Treating the ulcers directly
There are several treatments which are designed to be applied directly to the ulcers (that is, ‘local’ treatments). These include mouth washes with steroids and antibiotics, steroid paste, and steroids that can be sprayed on developing ulcers, using dispensers designed for asthmatics. Most of these can only be obtained with a prescription from your doctor. Steroids can also be prescribed to apply to the eye and to ulcers elsewhere.
There are many drugs that can be used to control Behçet’s syndrome. Doctors aim to match the strength of the drug with the seriousness of the problem, since the chances of side-effects are generally higher with the more powerful drugs. Drugs currently being used for Behçet’s syndrome include colchicine, dapsone, corticosteroids (prednisolone), and other drugs which affect the immune system. In addition painkillers of varying strength may be used. (See arc leaflet Drugs and Arthritis as well as leaflets on individual drugs).
How long will the illness last?
Behçet’s syndrome is a long-term problem. It tends to go through phases in which it is better or worse. Sometimes it will improve. The right treatment may prevent new symptoms from appearing and control the existing ones. Because of the many possible problems that can occur, most people with Behçet’s syndrome should have a regular review in a specialist clinic, or at least have easy access to such a clinic.
How many different specialists do I need to see?
Since it can affect many different parts of the body, someone with Behçet’s syndrome may need to be seen by several different specialists. Ideally, one specialist will coordinate the treatment, and this role is often taken on by a rheumatologist or immunologist, often in conjunction with an ophthalmologist (who deals with the eyes). Other specialists often involved include:
- Gynaecologist/Obstetrician/Genito-Urinary Medicine specialist (or VD/STD clinic) – for genital ulcers
- Dermatologist – for skin problems
- Neurologist – for problems affecting the nervous system
- Oral Medicine specialist/Gastroenterologist – for mouth or bowel problems
- Paediatrician – for children.
A person with Behçet’s syndrome may be sent to one of these specialists as a precautionary measure, or for specialised investigations and treatment.
Is having a family affected by Behçet’s syndrome?

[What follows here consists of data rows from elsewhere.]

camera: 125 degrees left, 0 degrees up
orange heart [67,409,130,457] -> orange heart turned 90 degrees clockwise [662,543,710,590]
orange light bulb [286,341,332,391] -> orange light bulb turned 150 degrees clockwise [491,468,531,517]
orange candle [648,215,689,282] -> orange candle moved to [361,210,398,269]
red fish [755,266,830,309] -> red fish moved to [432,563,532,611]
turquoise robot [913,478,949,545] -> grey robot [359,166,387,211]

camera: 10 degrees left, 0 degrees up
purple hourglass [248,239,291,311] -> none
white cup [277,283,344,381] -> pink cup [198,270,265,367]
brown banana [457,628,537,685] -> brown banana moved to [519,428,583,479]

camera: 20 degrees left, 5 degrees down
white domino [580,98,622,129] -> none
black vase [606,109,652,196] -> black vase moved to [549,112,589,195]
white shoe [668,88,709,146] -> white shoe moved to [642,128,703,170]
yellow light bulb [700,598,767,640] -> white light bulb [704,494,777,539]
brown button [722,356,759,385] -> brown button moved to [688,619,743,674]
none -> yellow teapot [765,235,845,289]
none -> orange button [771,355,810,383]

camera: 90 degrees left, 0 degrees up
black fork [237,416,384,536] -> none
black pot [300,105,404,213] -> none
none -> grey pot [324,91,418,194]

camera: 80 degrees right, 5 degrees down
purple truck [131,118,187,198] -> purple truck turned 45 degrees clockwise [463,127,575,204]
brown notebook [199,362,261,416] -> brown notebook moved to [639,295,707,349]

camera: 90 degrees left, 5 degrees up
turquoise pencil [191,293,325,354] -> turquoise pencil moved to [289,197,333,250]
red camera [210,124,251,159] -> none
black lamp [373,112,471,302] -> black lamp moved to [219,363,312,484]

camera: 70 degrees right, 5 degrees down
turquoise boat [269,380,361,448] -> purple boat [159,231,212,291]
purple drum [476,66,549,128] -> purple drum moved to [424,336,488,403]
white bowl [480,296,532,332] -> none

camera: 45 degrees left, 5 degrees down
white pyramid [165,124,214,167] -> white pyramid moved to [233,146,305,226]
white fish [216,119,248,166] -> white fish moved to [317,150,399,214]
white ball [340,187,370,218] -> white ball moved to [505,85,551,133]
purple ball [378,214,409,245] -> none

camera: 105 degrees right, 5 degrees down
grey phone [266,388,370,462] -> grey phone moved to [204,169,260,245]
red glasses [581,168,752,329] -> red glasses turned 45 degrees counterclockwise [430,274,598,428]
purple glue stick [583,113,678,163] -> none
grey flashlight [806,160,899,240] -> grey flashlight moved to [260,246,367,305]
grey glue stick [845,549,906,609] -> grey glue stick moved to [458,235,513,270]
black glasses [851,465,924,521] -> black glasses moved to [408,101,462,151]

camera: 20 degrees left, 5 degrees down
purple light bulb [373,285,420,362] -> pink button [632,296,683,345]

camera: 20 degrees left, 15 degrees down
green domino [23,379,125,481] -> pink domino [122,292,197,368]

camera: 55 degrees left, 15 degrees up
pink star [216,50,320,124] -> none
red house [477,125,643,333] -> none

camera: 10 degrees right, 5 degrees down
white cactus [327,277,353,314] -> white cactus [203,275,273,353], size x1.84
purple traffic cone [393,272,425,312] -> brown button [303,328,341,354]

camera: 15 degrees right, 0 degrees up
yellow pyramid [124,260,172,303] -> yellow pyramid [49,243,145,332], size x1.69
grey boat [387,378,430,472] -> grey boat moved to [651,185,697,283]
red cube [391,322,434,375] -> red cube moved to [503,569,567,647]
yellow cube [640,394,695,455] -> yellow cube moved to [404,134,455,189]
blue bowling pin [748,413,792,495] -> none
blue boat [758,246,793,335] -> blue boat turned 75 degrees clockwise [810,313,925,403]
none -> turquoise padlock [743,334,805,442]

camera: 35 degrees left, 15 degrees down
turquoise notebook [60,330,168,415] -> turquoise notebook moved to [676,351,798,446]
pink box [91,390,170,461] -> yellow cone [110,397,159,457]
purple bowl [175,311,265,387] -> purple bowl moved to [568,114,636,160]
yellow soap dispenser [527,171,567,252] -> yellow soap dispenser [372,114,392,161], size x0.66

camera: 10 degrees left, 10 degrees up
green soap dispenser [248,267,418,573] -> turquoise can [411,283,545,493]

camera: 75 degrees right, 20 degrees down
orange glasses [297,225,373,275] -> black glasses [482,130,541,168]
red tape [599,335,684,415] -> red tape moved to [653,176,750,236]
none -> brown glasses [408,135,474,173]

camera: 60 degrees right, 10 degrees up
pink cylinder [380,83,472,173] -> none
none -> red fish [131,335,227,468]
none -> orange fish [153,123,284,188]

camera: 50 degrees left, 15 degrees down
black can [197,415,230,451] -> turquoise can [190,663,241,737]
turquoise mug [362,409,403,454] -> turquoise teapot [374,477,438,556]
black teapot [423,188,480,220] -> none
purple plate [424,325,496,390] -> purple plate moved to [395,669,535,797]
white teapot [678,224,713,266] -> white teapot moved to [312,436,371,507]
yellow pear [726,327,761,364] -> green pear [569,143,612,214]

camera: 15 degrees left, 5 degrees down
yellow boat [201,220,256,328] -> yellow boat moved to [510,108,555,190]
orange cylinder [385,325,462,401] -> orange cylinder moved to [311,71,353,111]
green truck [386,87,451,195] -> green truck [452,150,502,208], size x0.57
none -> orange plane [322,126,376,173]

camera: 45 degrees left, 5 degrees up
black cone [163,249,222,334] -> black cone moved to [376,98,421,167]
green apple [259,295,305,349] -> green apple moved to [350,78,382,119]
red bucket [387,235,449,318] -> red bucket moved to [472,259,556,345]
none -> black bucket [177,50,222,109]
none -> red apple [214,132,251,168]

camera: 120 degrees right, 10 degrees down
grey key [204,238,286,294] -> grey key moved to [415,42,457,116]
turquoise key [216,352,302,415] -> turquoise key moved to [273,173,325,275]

There is no reason why anyone with Behçet’s syndrome should not aim to have children. The chances of children inheriting Behçet’s syndrome are very low. However, some of the drugs used to treat the syndrome can affect sperm, eggs, fertility or even the baby. So it is important for a woman or a man with Behçet’s syndrome to discuss any plans for starting a family with her or his doctor.
Autoimmune disease – a disorder of the body’s defence mechanism (immune system) in which antibodies and other parts of the immune system attack the body’s own tissue by mistake.
CRP – C-reactive protein. Concentrations of this protein in the blood can be measured to test for inflammation or disease activity.
Computer tomographic (CT) scan – a type of scan which records images of sections or ‘slices’ of the body using x-rays. These images are then transformed by a computer into cross-sectional pictures.
ESR – erythrocyte sedimentation rate. This test shows the level of inflammation in the body. It is based on the speed at which red blood cells (erythrocytes) settle in a sample of blood.
Magnetic resonance imaging (MRI) – a type of scan which uses a strong magnetic field to build up pictures of the inside of the body. It works by detecting water molecules in the body’s tissue which give out a characteristic signal in the magnetic field.
Vasculitis – inflammation of a blood vessel resulting in changes in blood flow (see arc booklet Vasculitis).